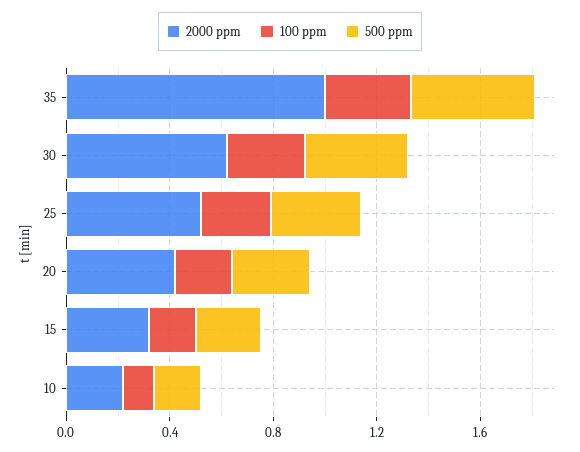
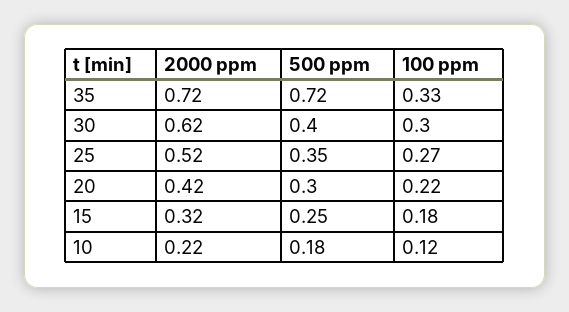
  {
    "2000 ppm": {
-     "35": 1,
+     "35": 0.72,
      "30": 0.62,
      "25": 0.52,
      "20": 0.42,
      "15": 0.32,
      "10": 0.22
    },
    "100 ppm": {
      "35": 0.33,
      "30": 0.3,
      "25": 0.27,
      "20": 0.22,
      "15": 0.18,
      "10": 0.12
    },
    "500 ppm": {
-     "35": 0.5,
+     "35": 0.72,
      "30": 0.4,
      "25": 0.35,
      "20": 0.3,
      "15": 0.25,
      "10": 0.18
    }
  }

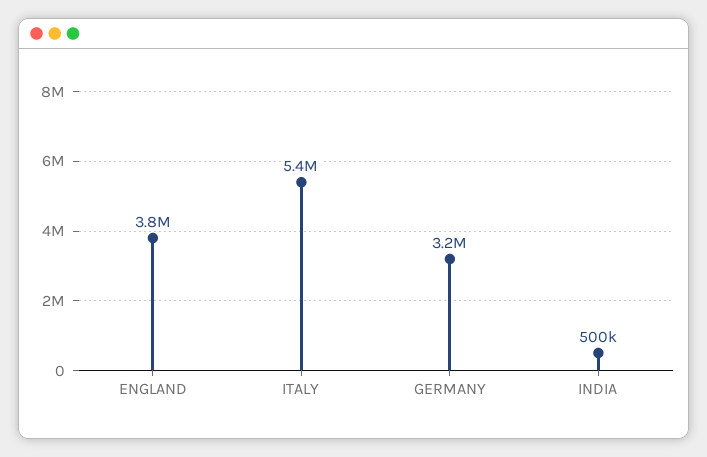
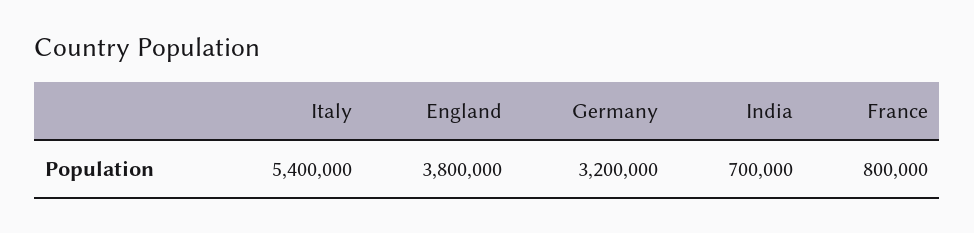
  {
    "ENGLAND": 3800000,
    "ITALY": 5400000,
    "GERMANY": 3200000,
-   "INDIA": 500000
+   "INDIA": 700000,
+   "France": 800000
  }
==
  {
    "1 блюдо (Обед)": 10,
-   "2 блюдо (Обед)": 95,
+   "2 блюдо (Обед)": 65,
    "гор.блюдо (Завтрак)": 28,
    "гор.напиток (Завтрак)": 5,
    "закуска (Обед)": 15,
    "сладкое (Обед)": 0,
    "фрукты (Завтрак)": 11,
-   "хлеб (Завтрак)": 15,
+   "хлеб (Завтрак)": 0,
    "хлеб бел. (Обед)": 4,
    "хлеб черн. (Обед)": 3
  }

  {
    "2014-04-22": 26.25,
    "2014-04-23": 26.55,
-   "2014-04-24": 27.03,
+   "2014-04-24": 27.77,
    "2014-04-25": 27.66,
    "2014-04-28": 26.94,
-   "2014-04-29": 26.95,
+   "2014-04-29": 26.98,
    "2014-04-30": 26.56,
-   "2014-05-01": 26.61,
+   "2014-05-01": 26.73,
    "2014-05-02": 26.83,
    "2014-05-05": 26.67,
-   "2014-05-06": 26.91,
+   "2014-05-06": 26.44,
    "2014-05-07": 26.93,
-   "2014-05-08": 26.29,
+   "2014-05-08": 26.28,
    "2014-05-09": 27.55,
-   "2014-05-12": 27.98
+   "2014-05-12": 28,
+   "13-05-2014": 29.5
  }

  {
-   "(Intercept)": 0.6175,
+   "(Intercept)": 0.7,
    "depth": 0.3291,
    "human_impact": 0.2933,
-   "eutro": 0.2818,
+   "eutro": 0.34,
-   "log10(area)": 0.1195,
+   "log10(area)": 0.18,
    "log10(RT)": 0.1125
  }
---
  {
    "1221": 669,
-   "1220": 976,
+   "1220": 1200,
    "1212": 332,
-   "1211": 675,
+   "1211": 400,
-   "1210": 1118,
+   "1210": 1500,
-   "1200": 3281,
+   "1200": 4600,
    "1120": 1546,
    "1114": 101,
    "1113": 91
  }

**YOUR TASK**
When a line in the listing has the string "блюдо" in it, return that line.

**WRITTEN ANSWER**
    "1 блюдо (Обед)": 10,
-   "2 блюдо (Обед)": 95,
+   "2 блюдо (Обед)": 65,
    "гор.блюдо (Завтрак)": 28,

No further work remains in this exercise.